Devant les policiers, M. Doillon a notamment été confronté à Joe Rohanne, personne trans non binaire, qui a déposé plainte pour trois viols, coups et blessures et violences psychologiques, a confirmé à l’AFP son avocate, Me Laure Heinich.

Le Monde a révélé sa plainte mercredi soir, ainsi que celles de deux femmes accusant Jacques Doillon de viol pour l’une, de tentative de viol pour l’autre. L’avocate du cinéaste, Me Marie Dosé, n’a pas souhaité réagir.

L’enquête préliminaire a été déclenchée après la plainte déposée contre les deux cinéastes par une autre actrice, Judith Godrèche, qui a vécu avec Benoit Jacquot de ses 14 à 19 ans, à la fin des années 1980, et a tourné dans ses films « Les Mendiants » ou « La Désenchantée ». Mais elle ne figure pas dans le périmètre des investigations lancées dans le cadre de l’information judiciaire ouverte.

« Ces plaintes (d’Isild Le Besco et de Julia Roy, NDLR) sont non prescrites. La période que j’ai dénoncée est prescrite. Mais je me sens entendue à travers cette décision », a réagi Judith Godrèche sur Instagram après l’annonce des réquisitions de mise en examen du parquet.

Âgée de 52 ans, l’actrice a accusé publiquement début février Benoît Jacquot de viols puis Jacques Doillon d’agression sexuelle, déclenchant une nouvelle tempête dans le cinéma français, jusqu’à ébranler la cérémonie des César ou le Festival de Cannes.

« Le parquet n’a pas encore pris de décision concernant Jacques Doillon », a relevé mercredi Mme Godrèche, « toutes ses victimes et moi-même retenons notre souffle. Notre espoir persiste ».

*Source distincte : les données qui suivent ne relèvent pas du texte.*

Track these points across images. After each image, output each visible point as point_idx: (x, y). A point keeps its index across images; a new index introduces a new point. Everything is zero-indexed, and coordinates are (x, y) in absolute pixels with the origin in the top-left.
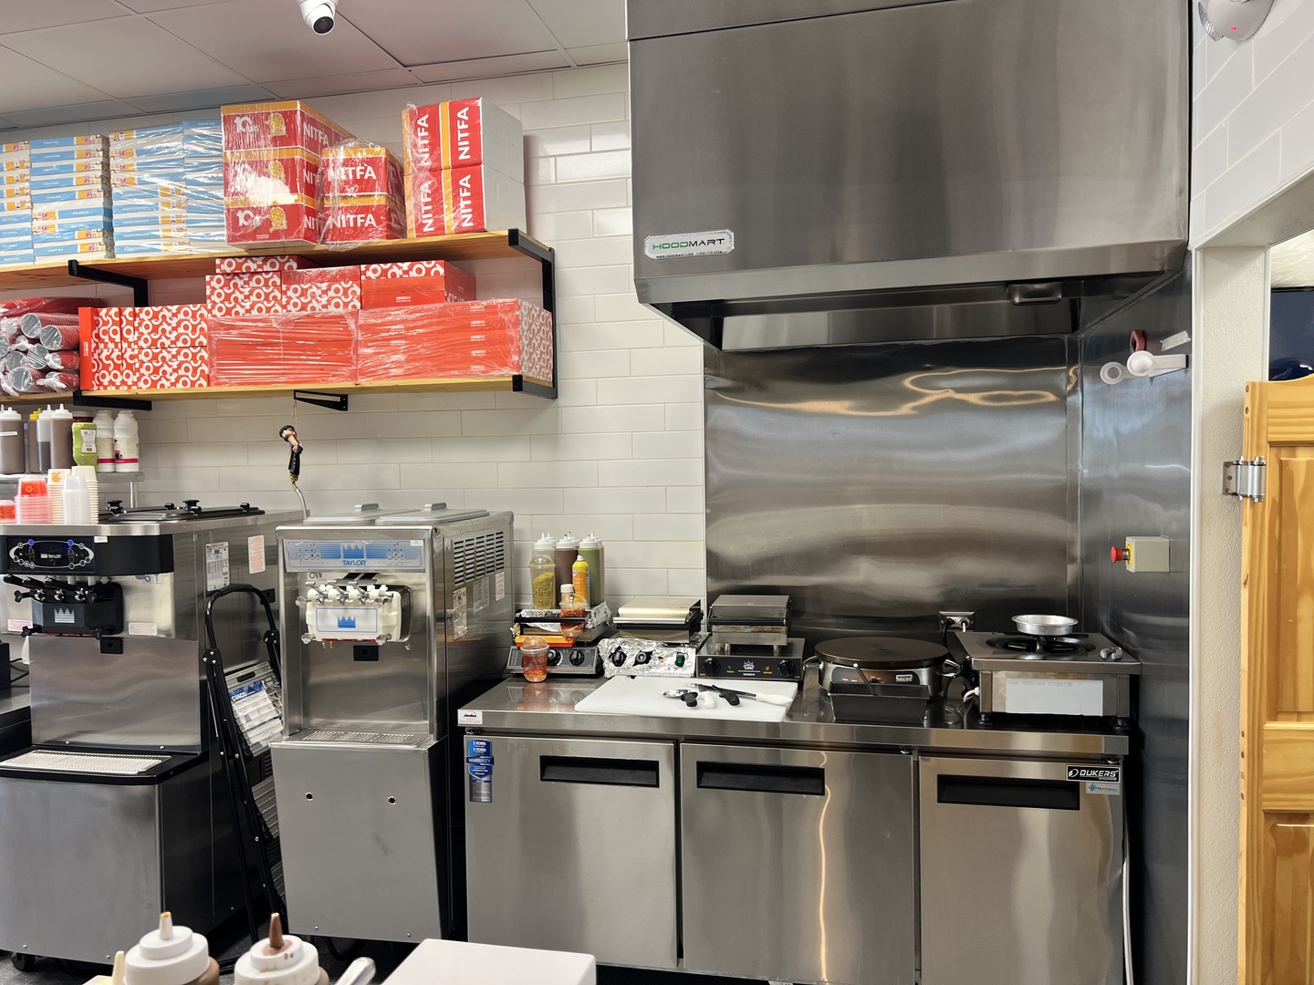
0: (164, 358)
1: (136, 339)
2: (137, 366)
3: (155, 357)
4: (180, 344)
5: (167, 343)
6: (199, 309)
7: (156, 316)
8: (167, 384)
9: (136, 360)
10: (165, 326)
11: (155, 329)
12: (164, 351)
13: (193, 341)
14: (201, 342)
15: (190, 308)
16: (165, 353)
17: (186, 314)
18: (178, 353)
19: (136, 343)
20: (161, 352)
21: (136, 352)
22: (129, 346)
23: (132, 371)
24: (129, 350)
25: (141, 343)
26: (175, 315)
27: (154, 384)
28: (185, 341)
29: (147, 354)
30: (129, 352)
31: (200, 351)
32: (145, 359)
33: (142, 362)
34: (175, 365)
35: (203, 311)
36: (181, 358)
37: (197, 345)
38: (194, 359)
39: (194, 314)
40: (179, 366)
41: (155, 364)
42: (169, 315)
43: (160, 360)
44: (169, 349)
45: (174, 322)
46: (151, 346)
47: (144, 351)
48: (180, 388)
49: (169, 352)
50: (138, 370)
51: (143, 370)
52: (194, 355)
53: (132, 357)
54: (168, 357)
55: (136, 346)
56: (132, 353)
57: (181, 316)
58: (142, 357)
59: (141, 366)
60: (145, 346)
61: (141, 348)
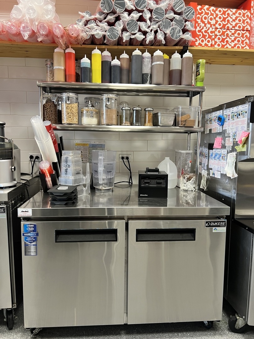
0: (227, 34)
1: (215, 23)
2: (213, 37)
3: (223, 33)
4: (237, 28)
5: (231, 27)
6: (247, 13)
7: (224, 13)
8: (230, 47)
9: (213, 34)
10: (229, 18)
11: (224, 19)
12: (228, 31)
13: (244, 27)
14: (247, 28)
15: (242, 11)
16: (228, 32)
17: (240, 14)
18: (235, 33)
19: (214, 25)
20: (226, 31)
21: (214, 30)
22: (211, 26)
23: (211, 39)
24: (211, 28)
25: (217, 26)
26: (234, 14)
27: (223, 46)
28: (240, 27)
29: (219, 32)
30: (211, 30)
31: (246, 33)
32: (218, 34)
33: (216, 36)
34: (233, 38)
35: (249, 14)
36: (236, 35)
37: (245, 29)
38: (242, 36)
39: (244, 14)
40: (235, 39)
41: (222, 37)
42: (231, 13)
43: (225, 35)
44: (231, 30)
45: (234, 17)
46: (222, 27)
47: (218, 30)
48: (236, 49)
49: (230, 32)
50: (214, 39)
51: (216, 40)
52: (243, 34)
53: (212, 32)
54: (230, 34)
55: (214, 27)
56: (212, 30)
57: (237, 15)
58: (217, 33)
59: (215, 37)
60: (219, 27)
61: (217, 28)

Demandée par l’actrice, une commission d’enquête sur les violences sexuelles dans le cinéma, l’audiovisuel, le spectacle vivant, la mode et la publicité avait débuté ses travaux en mai, mais ces derniers ont été stoppés net par la dissolution le 9 juin de l’Assemblée nationale décidée par le président français Emmanuel Macron.